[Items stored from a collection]
◇ ◇ ◇

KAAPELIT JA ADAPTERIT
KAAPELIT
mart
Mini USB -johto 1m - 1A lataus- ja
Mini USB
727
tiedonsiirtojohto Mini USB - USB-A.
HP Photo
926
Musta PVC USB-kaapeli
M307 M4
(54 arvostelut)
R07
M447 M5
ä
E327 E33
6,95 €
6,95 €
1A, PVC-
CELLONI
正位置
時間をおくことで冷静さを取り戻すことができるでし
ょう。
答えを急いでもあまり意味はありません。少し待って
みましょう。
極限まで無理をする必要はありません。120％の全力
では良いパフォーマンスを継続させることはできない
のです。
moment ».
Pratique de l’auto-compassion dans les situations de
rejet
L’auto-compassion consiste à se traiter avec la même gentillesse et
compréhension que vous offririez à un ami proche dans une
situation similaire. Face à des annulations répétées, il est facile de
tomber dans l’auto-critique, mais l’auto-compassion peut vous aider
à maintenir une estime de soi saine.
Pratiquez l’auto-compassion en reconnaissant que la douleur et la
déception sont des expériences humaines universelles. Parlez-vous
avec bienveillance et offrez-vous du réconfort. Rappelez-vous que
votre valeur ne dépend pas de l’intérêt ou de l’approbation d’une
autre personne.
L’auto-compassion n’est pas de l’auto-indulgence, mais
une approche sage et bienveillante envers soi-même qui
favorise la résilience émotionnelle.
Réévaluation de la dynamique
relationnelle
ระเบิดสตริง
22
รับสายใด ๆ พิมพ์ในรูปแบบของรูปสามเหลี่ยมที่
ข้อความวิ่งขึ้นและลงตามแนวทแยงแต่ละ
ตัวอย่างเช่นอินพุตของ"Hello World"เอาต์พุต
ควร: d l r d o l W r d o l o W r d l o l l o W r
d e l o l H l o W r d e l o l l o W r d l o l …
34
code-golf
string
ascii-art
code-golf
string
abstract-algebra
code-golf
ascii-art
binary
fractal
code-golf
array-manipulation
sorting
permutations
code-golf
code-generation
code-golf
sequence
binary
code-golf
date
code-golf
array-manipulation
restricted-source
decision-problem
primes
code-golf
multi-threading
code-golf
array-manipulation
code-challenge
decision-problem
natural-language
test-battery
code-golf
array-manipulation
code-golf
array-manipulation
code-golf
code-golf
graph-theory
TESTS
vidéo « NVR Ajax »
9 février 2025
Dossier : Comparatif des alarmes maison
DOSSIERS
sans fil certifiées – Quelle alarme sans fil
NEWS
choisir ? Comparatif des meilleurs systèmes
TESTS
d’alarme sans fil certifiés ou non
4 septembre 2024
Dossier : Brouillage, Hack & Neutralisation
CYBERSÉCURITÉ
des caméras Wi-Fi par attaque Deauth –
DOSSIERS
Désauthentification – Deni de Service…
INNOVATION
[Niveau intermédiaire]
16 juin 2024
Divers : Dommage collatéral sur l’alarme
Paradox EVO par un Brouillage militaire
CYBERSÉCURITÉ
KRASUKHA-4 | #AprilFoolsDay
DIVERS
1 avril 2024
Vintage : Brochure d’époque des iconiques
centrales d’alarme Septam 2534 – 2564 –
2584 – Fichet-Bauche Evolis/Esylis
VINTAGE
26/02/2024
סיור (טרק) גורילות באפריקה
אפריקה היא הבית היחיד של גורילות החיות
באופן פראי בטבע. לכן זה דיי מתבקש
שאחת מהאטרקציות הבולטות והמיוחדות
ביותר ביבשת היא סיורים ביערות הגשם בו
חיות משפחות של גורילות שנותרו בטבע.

◇ ◇ ◇

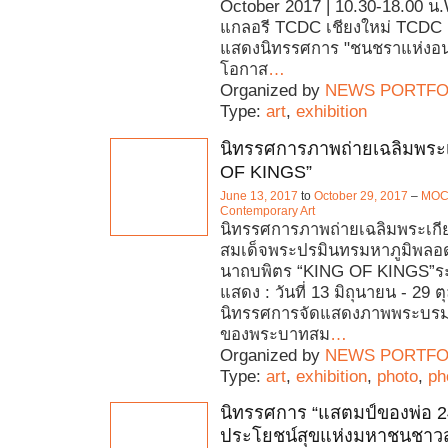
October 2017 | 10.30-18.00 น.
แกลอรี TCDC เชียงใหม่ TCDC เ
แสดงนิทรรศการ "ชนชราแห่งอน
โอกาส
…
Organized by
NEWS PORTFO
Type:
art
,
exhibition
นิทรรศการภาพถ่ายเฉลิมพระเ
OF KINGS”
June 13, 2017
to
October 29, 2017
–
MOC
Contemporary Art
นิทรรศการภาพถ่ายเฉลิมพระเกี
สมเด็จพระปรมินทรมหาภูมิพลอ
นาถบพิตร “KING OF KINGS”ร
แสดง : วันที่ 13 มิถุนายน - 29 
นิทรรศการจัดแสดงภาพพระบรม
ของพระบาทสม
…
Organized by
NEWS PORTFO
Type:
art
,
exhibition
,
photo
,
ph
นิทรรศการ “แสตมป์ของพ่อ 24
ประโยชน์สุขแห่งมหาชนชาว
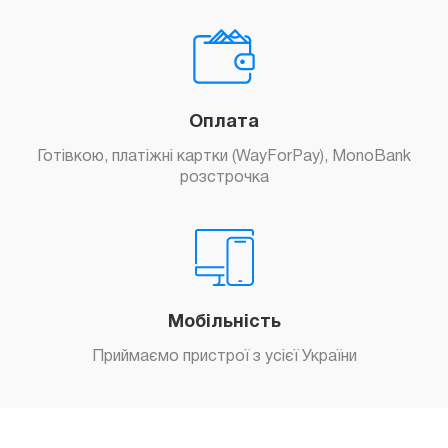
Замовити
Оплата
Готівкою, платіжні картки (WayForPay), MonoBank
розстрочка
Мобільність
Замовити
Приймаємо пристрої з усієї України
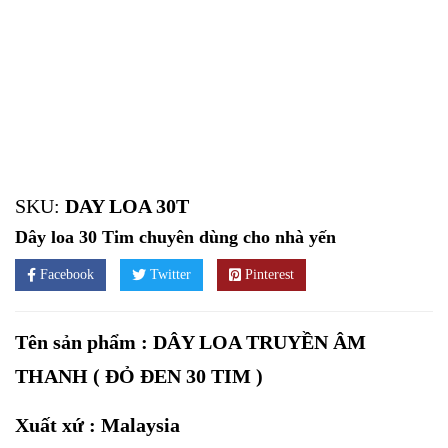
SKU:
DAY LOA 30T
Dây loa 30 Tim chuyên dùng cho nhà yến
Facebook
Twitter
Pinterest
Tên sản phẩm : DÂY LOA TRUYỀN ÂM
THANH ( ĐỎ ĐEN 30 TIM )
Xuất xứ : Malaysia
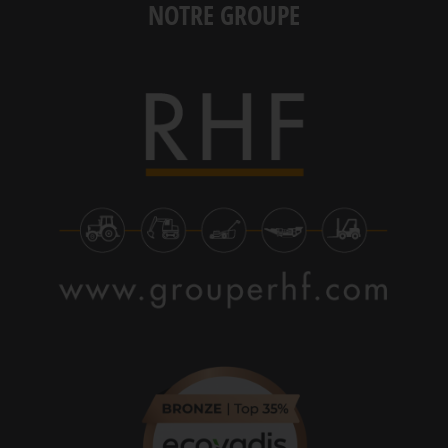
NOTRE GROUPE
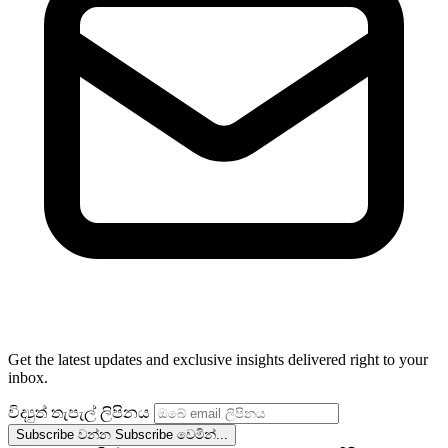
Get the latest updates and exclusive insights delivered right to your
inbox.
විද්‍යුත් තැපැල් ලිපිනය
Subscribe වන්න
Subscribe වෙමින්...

◇ ◇ ◇

Convert the lines from the one with "NOTRE GROUPE" up to and including the one with "Subscribe වෙමින්..." into a numbered list, skipping any blank lines. Leave the pictures out of the answer.

REPLY:
1. NOTRE GROUPE
2. Get the latest updates and exclusive insights delivered right to your
3. inbox.
4. විද්‍යුත් තැපැල් ලිපිනය
5. Subscribe වන්න
6. Subscribe වෙමින්...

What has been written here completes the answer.